__PASAJE SELECCIONADO__:
• • • • • • •

Los años del Hospital Infantil permitieron al doctor Kumate conocer a fondo las carencias de nuestro país, que se traducían en las enfermedades de los niños. La comprensión de las debilidades que en materia de salud pública tenía el Estado mexicano con respecto a las enfermedades infantiles y a la prevención fueron orientando su trabajo, primero como subsecretario de Salud y, después, como secretario, entre 1988 y 1994.
El Dr. Kumate cuenta que en sus días de secretario tomó la decisión de consolidar los programas preventivos para la población infantil, que se resumen en una sola palabra, tan importante hace siglos como en el siglo XXI: vacunación.
Propuso, así, un plan nacional de vacunación del que él sería el único jefe. Pidió el apoyo de su jefe, el entonces presidente Carlos Salinas, para convencer a los 118 delegados de salud de todo el país de instrumentar la estrategia. Si no funcionaba, se iba de la Secretaría. Si tenía éxito, le regalaría a cada delegado una botella de champaña. Terminó comprando 120 botellas: las 118 prometidas, una para el presidente y otra para él.

• • • • • • •

__CONTENIDO DE LOS DATOS__:
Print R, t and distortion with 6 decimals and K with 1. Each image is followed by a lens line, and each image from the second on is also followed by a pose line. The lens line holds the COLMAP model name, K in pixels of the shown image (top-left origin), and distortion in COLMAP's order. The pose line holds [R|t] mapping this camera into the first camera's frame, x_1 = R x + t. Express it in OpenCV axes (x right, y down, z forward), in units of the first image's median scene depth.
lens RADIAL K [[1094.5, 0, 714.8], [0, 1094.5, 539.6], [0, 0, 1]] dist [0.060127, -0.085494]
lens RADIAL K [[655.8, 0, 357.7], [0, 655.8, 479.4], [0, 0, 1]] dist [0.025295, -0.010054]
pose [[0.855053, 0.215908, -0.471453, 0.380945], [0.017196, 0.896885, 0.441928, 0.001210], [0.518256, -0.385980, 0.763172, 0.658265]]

• • • • • • •

__SOBRE ESTE EJERCICIO__:
Transcribe el fragmento del texto sobre el doctor Kumate que va de "Los años del" a "1988 y 1994.", ambos incluidos. Los datos no intervienen en este ejercicio.

__TAREA RESUELTA__:
Los años del Hospital Infantil permitieron al doctor Kumate conocer a fondo las carencias de nuestro país, que se traducían en las enfermedades de los niños. La comprensión de las debilidades que en materia de salud pública tenía el Estado mexicano con respecto a las enfermedades infantiles y a la prevención fueron orientando su trabajo, primero como subsecretario de Salud y, después, como secretario, entre 1988 y 1994.